[Extracted page text data]
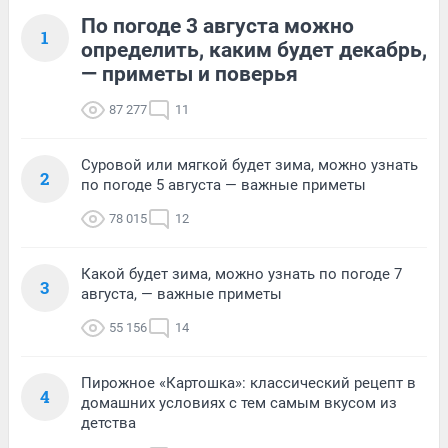
По погоде 3 августа можно
1
определить, каким будет декабрь,
— приметы и поверья
87 277
11
Суровой или мягкой будет зима, можно узнать
2
по погоде 5 августа — важные приметы
78 015
12
Какой будет зима, можно узнать по погоде 7
3
августа, — важные приметы
55 156
14
Пирожное «Картошка»: классический рецепт в
4
домашних условиях с тем самым вкусом из
детства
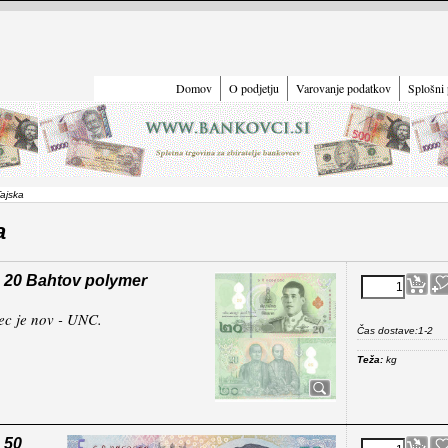
Domov
O podjetju
Varovanje podatkov
Splošni 
ajska
a
 20 Bahtov polymer
c je nov - UNC.
Čas dostave:
1-2
Teža:
kg
 50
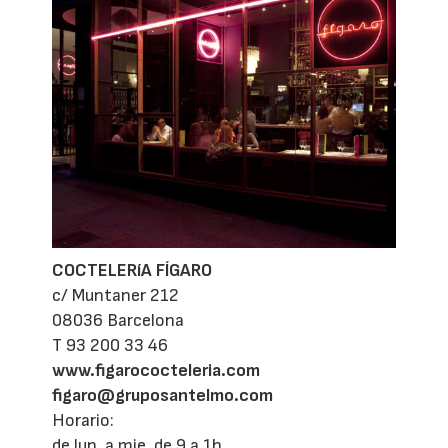
COCTELERíA FÍGARO
c/ Muntaner 212
08036 Barcelona
T 93 200 33 46
www.figarococteleria.com
figaro@gruposantelmo.com
Horario:
de lun. a mie. de 9 a 1h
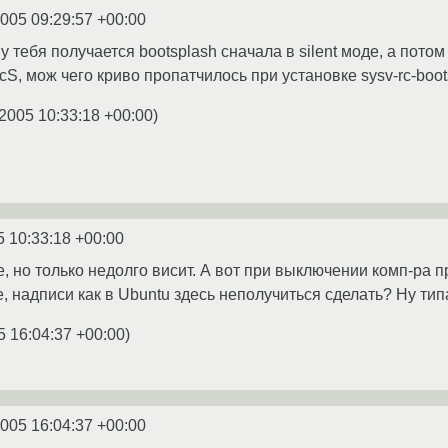
2005 09:29:57 +00:00
у тебя получается bootsplash сначала в silent моде, а потом
 и rcS, мож чего криво пропатчилось при установке sysv-rc-boot
.2005 10:33:18 +00:00
)
5 10:33:18 +00:00
, но только недолго висит. А вот при выключении комп-ра п
 надписи как в Ubuntu здесь неполучиться сделать? Ну типа
5 16:04:37 +00:00
)
2005 16:04:37 +00:00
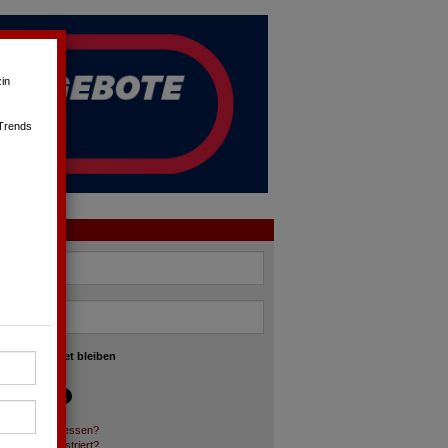
in
 Trends
OGIN
angemeldet bleiben
asswort vergessen?
och nicht registriert?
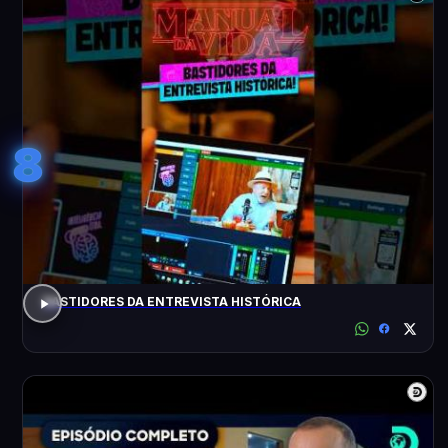
8
BASTIDORES DA ENTREVISTA HISTÓRICA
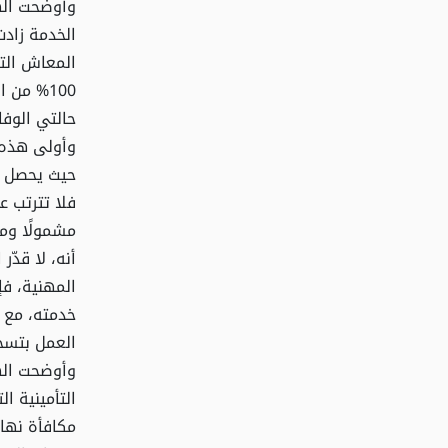
وأوضحت الهي
الخدمة زادت
100% من
حالتي الوفا
وأولى هذه ا
حيث يحصل ع
فلا تترتب ع
مشمولًا ومت
أنه، لا قدّر
المهنية، فإ
خدمته، مع ب
العمل بتسجي
وأوضحت الهي
التأمينية ا
مكافأة نهاي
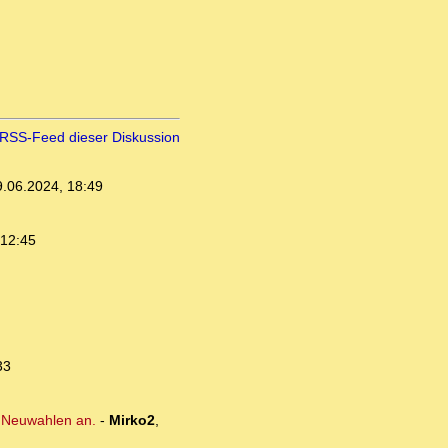
RSS-Feed dieser Diskussion
9.06.2024, 18:49
 12:45
33
n Neuwahlen an.
-
Mirko2
,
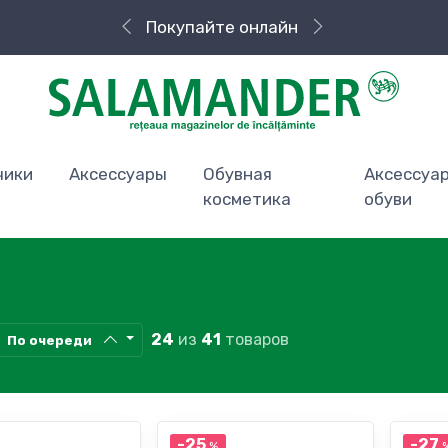
Быстрая доставка
чики
Аксессуары
Обувная
Аксессуа
косметика
обуви
24
из
41
товаров
По очереди
-25
-27
%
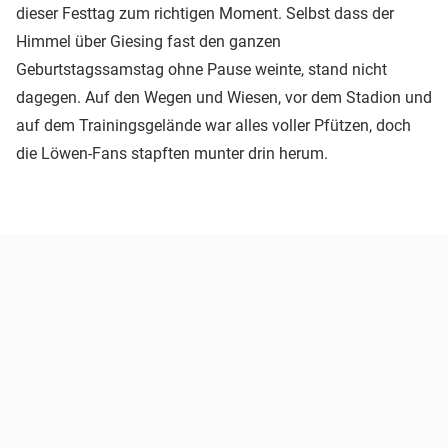
dieser Festtag zum richtigen Moment. Selbst dass der
Himmel über Giesing fast den ganzen
Geburtstagssamstag ohne Pause weinte, stand nicht
dagegen. Auf den Wegen und Wiesen, vor dem Stadion und
auf dem Trainingsgelände war alles voller Pfützen, doch
die Löwen-Fans stapften munter drin herum.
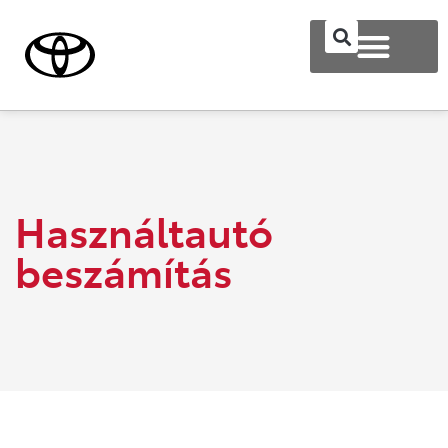
Használtautó
beszámítás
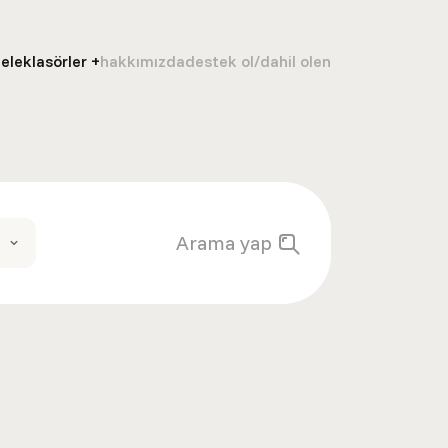
ele
klasörler
hakkımızda
destek ol/dahil ol
en
Arama yap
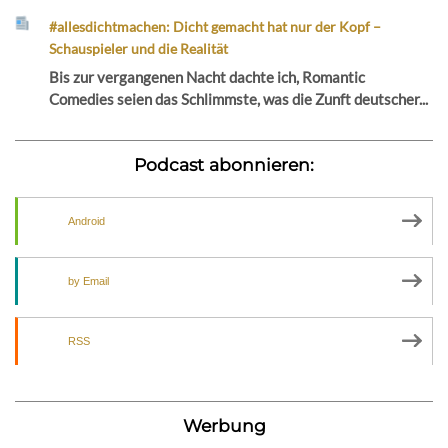
#allesdichtmachen: Dicht gemacht hat nur der Kopf –
Schauspieler und die Realität
Bis zur vergangenen Nacht dachte ich, Romantic
Comedies seien das Schlimmste, was die Zunft deutscher...
Podcast abonnieren:
Android
by Email
RSS
Werbung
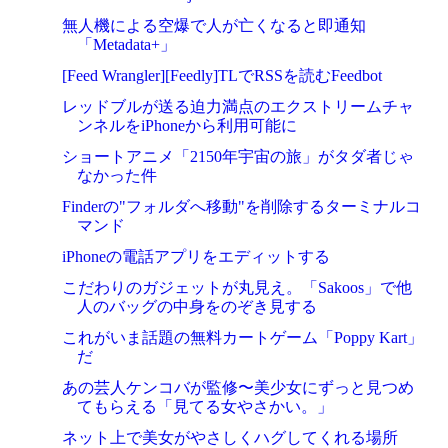
無人機による空爆で人が亡くなると即通知
「Metadata+」
[Feed Wrangler][Feedly]TLでRSSを読むFeedbot
レッドブルが送る迫力満点のエクストリームチャ
ンネルをiPhoneから利用可能に
ショートアニメ「2150年宇宙の旅」がタダ者じゃ
なかった件
Finderの"フォルダへ移動"を削除するターミナルコ
マンド
iPhoneの電話アプリをエディットする
こだわりのガジェットが丸見え。「Sakoos」で他
人のバッグの中身をのぞき見する
これがいま話題の無料カートゲーム「Poppy Kart」
だ
あの芸人ケンコバが監修〜美少女にずっと見つめ
てもらえる「見てる女やさかい。」
ネット上で美女がやさしくハグしてくれる場所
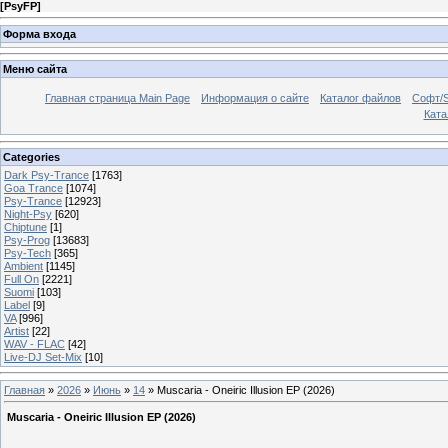
[
PsyFP
]
Форма входа
Меню сайта
Главная страница Main Page
Информация о сайте
Каталог файлов
Софт/S
Катал
Categories
Dark Psy-Trance
[1763]
Goa Trance
[1074]
Psy-Trance
[12923]
Night-Psy
[620]
Chiptune
[1]
Psy-Prog
[13683]
Psy-Tech
[365]
Ambient
[1145]
Full On
[2221]
Suomi
[103]
Label
[9]
VA
[996]
Artist
[22]
WAV - FLAC
[42]
Live-DJ Set-Mix
[10]
Главная
»
2026
»
Июнь
»
14
» Muscaria - Oneiric Illusion EP (2026)
Muscaria - Oneiric Illusion EP (2026)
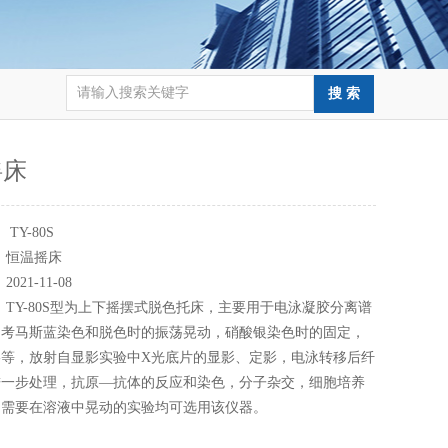
摇床
：
TY-80S
：
恒温摇床
：
2021-11-08
：
TY-80S型为上下摇摆式脱色托床，主要用于电泳凝胶分离谱
，考马斯蓝染色和脱色时的振荡晃动，硝酸银染色时的固定，
影等，放射自显影实验中X光底片的显影、定影，电泳转移后纤
进一步处理，抗原—抗体的反应和染色，分子杂交，细胞培养
品需要在溶液中晃动的实验均可选用该仪器。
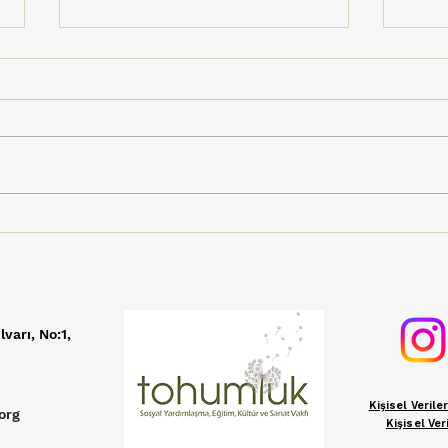
Tohumluk'un Sesi Dijital
Vişn
Müzik Marketlerde
Üre
Yükseliyor!
Şenl
TV i
lvarı, No:1,
Kişisel Veril
org
Kişisel Ve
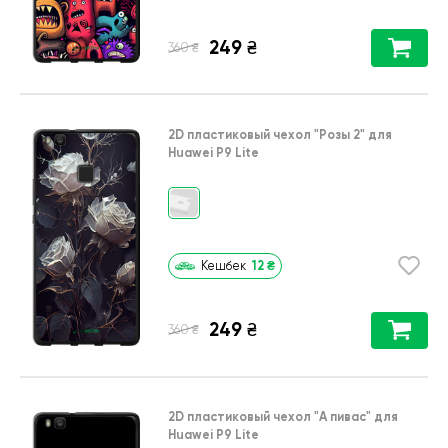
249
₴
₴
360
2D пластиковый чехол
"Розы 2"
для
Huawei P9 Lite
12
₴
Кешбек
249
₴
₴
360
2D пластиковый чехол
"А пивас"
для
Huawei P9 Lite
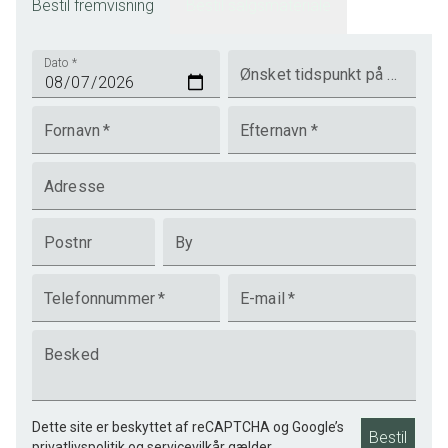
Bestil fremvisning
Bestil salgsmateriale
Dato
*
Ønsket tidspunkt på dagen
Fornavn
*
Efternavn
*
Adresse
Postnr
By
Telefonnummer
*
E-mail
*
Besked
Dette site er beskyttet af reCAPTCHA og Google’s
Bestil
privatlivspolitik
og
servicevilkår
gælder.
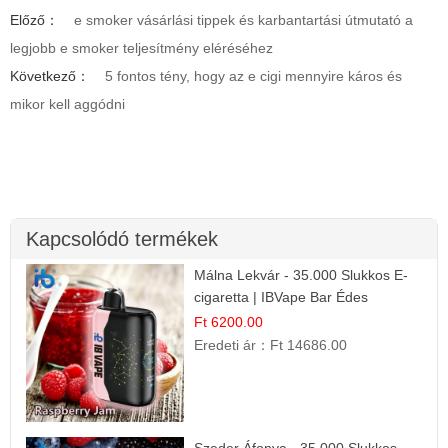
Előző：
e smoker vásárlási tippek és karbantartási útmutató a
legjobb e smoker teljesítmény eléréséhez
Következő：
5 fontos tény, hogy az e cigi mennyire káros és
mikor kell aggódni
Kapcsolódó termékek
Málna Lekvár - 35.000 Slukkos E-
cigaretta | IBVape Bar Édes
Gyümölcs Íz
Ft 6200.00
Eredeti ár：
Ft 14686.00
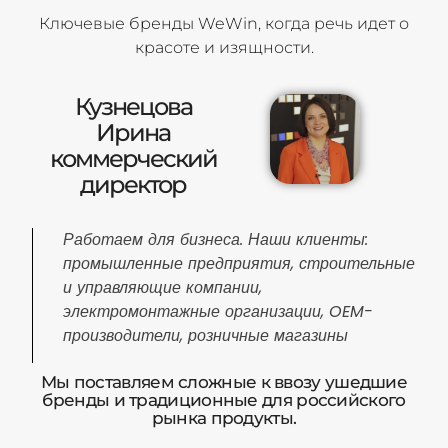
Ключевые бренды WeWin, когда речь идет о
красоте и изящности.
Кузнецова
Ирина
коммерческий
директор
Работаем для бизнеса. Наши клиенты:
промышленные предприятия, строительные
и управляющие компании,
электромонтажные организации, OEM-
производители, розничные магазины
Мы поставляем сложные к ввозу ушедшие
бренды и традиционные для российского
рынка продукты.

### What to work on
When you repeat the data, keep every line exact and drop the images.

### Task answer
По погоде 3 августа можно
1
определить, каким будет декабрь,
— приметы и поверья
87 277
11
Суровой или мягкой будет зима, можно узнать
2
по погоде 5 августа — важные приметы
78 015
12
Какой будет зима, можно узнать по погоде 7
3
августа, — важные приметы
55 156
14
Пирожное «Картошка»: классический рецепт в
4
домашних условиях с тем самым вкусом из
детства
Domov
O podjetju
Varovanje podatkov
Splošni 
ajska
a
 20 Bahtov polymer
c je nov - UNC.
Čas dostave:
1-2
Teža:
kg
 50
COCTELERíA FÍGARO
c/ Muntaner 212
08036 Barcelona
T 93 200 33 46
www.figarococteleria.com
figaro@gruposantelmo.com
Horario:
de lun. a mie. de 9 a 1h
2005 09:29:57 +00:00
у тебя получается bootsplash сначала в silent моде, а потом
 и rcS, мож чего криво пропатчилось при установке sysv-rc-boot
.2005 10:33:18 +00:00
)
5 10:33:18 +00:00
, но только недолго висит. А вот при выключении комп-ра п
 надписи как в Ubuntu здесь неполучиться сделать? Ну типа
5 16:04:37 +00:00
)
2005 16:04:37 +00:00
in
 Trends
OGIN
angemeldet bleiben
asswort vergessen?
och nicht registriert?
8
BASTIDORES DA ENTREVISTA HISTÓRICA
وأوضحت الهي
الخدمة زادت
100% من
حالتي الوفا
وأولى هذه ا
حيث يحصل ع
فلا تترتب ع
مشمولًا ومت
أنه، لا قدّر
المهنية، فإ
خدمته، مع ب
العمل بتسجي
وأوضحت الهي
التأمينية ا
مكافأة نهاي
RSS-Feed dieser Diskussion
9.06.2024, 18:49
 12:45
33
n Neuwahlen an.
-
Mirko2
,
Быстрая доставка
чики
Аксессуары
Обувная
Аксессуа
косметика
обуви
24
из
41
товаров
По очереди
-25
-27
%
dieser Festtag zum richtigen Moment. Selbst dass der
Himmel über Giesing fast den ganzen
Geburtstagssamstag ohne Pause weinte, stand nicht
dagegen. Auf den Wegen und Wiesen, vor dem Stadion und
auf dem Trainingsgelände war alles voller Pfützen, doch
die Löwen-Fans stapften munter drin herum.
Használtautó
beszámítás
ele
klasörler
hakkımızda
destek ol/dahil ol
en
Arama yap
#allesdichtmachen: Dicht gemacht hat nur der Kopf –
Schauspieler und die Realität
Bis zur vergangenen Nacht dachte ich, Romantic
Comedies seien das Schlimmste, was die Zunft deutscher...
Podcast abonnieren:
Android
by Email
RSS
Werbung
無人機による空爆で人が亡くなると即通知
「Metadata+」
[Feed Wrangler][Feedly]TLでRSSを読むFeedbot
レッドブルが送る迫力満点のエクストリームチャ
ンネルをiPhoneから利用可能に
ショートアニメ「2150年宇宙の旅」がタダ者じゃ
なかった件
Finderの"フォルダへ移動"を削除するターミナルコ
マンド
iPhoneの電話アプリをエディットする
こだわりのガジェットが丸見え。「Sakoos」で他
人のバッグの中身をのぞき見する
これがいま話題の無料カートゲーム「Poppy Kart」
だ
あの芸人ケンコバが監修〜美少女にずっと見つめ
てもらえる「見てる女やさかい。」
ネット上で美女がやさしくハグしてくれる場所
[
PsyFP
]
Форма входа
Меню сайта
Главная страница Main Page
Информация о сайте
Каталог файлов
Софт/S
Катал
Categories
Dark Psy-Trance
[1763]
Goa Trance
[1074]
Psy-Trance
[12923]
Night-Psy
[620]
Chiptune
[1]
Psy-Prog
[13683]
Psy-Tech
[365]
Ambient
[1145]
Full On
[2221]
Suomi
[103]
Label
[9]
VA
[996]
Artist
[22]
WAV - FLAC
[42]
Live-DJ Set-Mix
[10]
Главная
»
2026
»
Июнь
»
14
» Muscaria - Oneiric Illusion EP (2026)
Muscaria - Oneiric Illusion EP (2026)
摇床
：
TY-80S
：
恒温摇床
：
2021-11-08
：
TY-80S型为上下摇摆式脱色托床，主要用于电泳凝胶分离谱
，考马斯蓝染色和脱色时的振荡晃动，硝酸银染色时的固定，
影等，放射自显影实验中X光底片的显影、定影，电泳转移后纤
进一步处理，抗原—抗体的反应和染色，分子杂交，细胞培养
品需要在溶液中晃动的实验均可选用该仪器。
Tohumluk'un Sesi Dijital
Vişn
Müzik Marketlerde
Üre
Yükseliyor!
Şenl
TV i
lvarı, No:1,
Kişisel Veril
org
Kişisel Ve
249
₴
₴
360
2D пластиковый чехол
"Розы 2"
для
Huawei P9 Lite
12
₴
Кешбек
249
₴
₴
360
2D пластиковый чехол
"А пивас"
для
Huawei P9 Lite
Bestil fremvisning
Bestil salgsmateriale
Dato
*
Ønsket tidspunkt på dagen
Fornavn
*
Efternavn
*
Adresse
Postnr
By
Telefonnummer
*
E-mail
*
Besked
Dette site er beskyttet af reCAPTCHA og Google’s
Bestil
privatlivspolitik
og
servicevilkår
gælder.
Előző：
e smoker vásárlási tippek és karbantartási útmutató a
legjobb e smoker teljesítmény eléréséhez
Következő：
5 fontos tény, hogy az e cigi mennyire káros és
mikor kell aggódni
Kapcsolódó termékek
Málna Lekvár - 35.000 Slukkos E-
cigaretta | IBVape Bar Édes
Gyümölcs Íz
Ft 6200.00
Eredeti ár：
Ft 14686.00
Ключевые бренды WeWin, когда речь идет о
красоте и изящности.
Кузнецова
Ирина
коммерческий
директор
Работаем для бизнеса. Наши клиенты:
промышленные предприятия, строительные
и управляющие компании,
электромонтажные организации, OEM-
производители, розничные магазины
Мы поставляем сложные к ввозу ушедшие
бренды и традиционные для российского
рынка продукты.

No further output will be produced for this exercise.